Question: How much lithium can we rely on being able to extract for the foreseeable future? Do we not have a shortage of any kind?

World lithium reserves 2016: https://minerals.usgs.gov/minerals/pubs/commodity/lithium/mc...

Also enlightening, world lithium reserves known in 2010: https://minerals.usgs.gov/minerals/pubs/commodity/lithium/mc...

Note that reported reserves have increased by ~41% in 6 years (14 million tonnes in 2016 up from 9.9 million in 2010) even as extraction accelerated. Companies have been putting more effort into discovery which has increased known reserves much faster than increasing extraction is drawing them down.

So no, no lithium shortage in the foreseeable future.

So no, no lithium shortage in the foreseeable future.

In addition, as of now cobalt and nickel are actually more valuable: https://waste-management-world.com/a/1-the-lithium-battery-r....

There are efforts underway to make lithium recycling effective at commercial scale, but the current chemistry of it and the current (low) cost of lithium metal means that not much is happening in this domain at the moment. Still, I would expect commercial lithium metal recycling long before before we are even remotely close to exhausting lithium stocks.

Whenever I see people asking this, or worse suggesting outright with great self-assurance that the lithium supply will soon run out, here is my thought process:

1. Musk is a seasoned business leader with 12+ years' experience running SpaceX and Tesla simultaneously, overseeing every aspect of the businesses, so far very successfully.

2. Clearly Musk knows he will need a large lithium supply, since Musk is not literally an idiot, which you would have to be in order to start the largest lithium battery factory in the world without thinking about lithium supply.

3. Clearly Musk investigated this matter.

4. Musk is moving forward as if lithium supply is not a problem.

5. QED, either lithium supply is not a problem, or Musk is investing billions into something that he has no plan for how to make work.

6. One of these seems more likely than the other.
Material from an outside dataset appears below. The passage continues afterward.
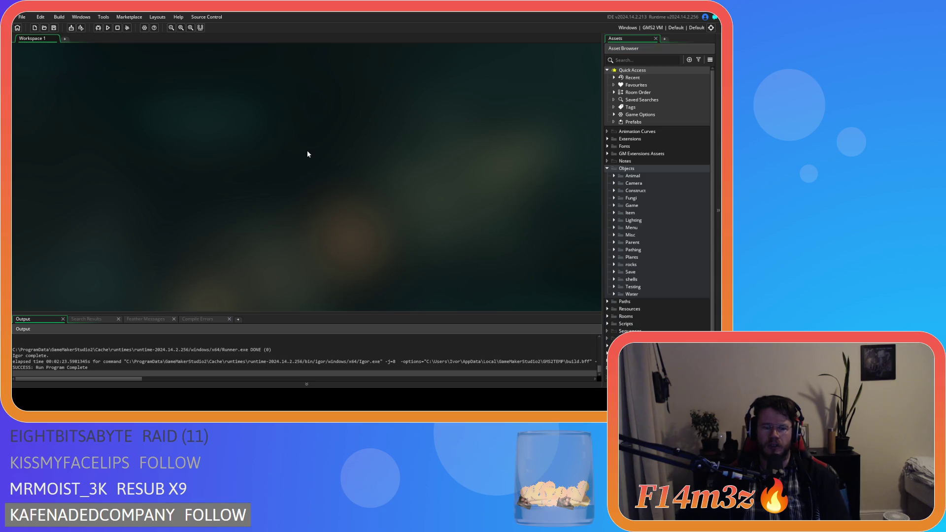
key(F5)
Well, I'm not literally an idiot either. Your fallacy is that I'm worried about Musk's business encountering a shortage of lithium. I'm not. I'm only wondering if a massive worldwide transition to lithium-based batteries triggered by his move might cause or otherwise encounter a lithium shortage in the foreseeable future (say, 40 years from now). This is not a worry about him or his business, this is a worry about the longer-term effects quite beyond that.

At current consumption there are ~430yrs of known reserves, with factoring in projected growth, they will last ~200yrs. I suspect people don't search for lithium deposits with much vigor right now as there isn't much demand for it and the known deposits will last for quite a while (why look for something we run out of in 200yrs, when there are things at 60yrs). At ~250mg/kwh (15-25kg per Tesla car) the current reserves of lithium could make enough batteries for nearly a billion cars without recycling any of them.

Since the packs will be large, uniform and contain expensive metals like cobalt, they will be recycled so I would suspect demand for lithium would go down when the market becomes saturated (probably not in our lifetimes), just like how lead-acid car batteries don't need much new lead as quite a bit of it comes from old batteries.

Between these two points, I don't think lithium is worth worrying about.

I think it's interesting that people have this perspective. Mankind has been around for what - 40,000 years or so?

The industrial era has been around less than 200 years and we have multiple non-renewables that we have or are exhausting the entire planet's supply, and our approach is "well, we probably have 200 years of it, it's not really an issue when there's other stuff running out in 60 years or so".

We are amazingly blind (or wilfully ignorant) to the future beyond our grandchildren.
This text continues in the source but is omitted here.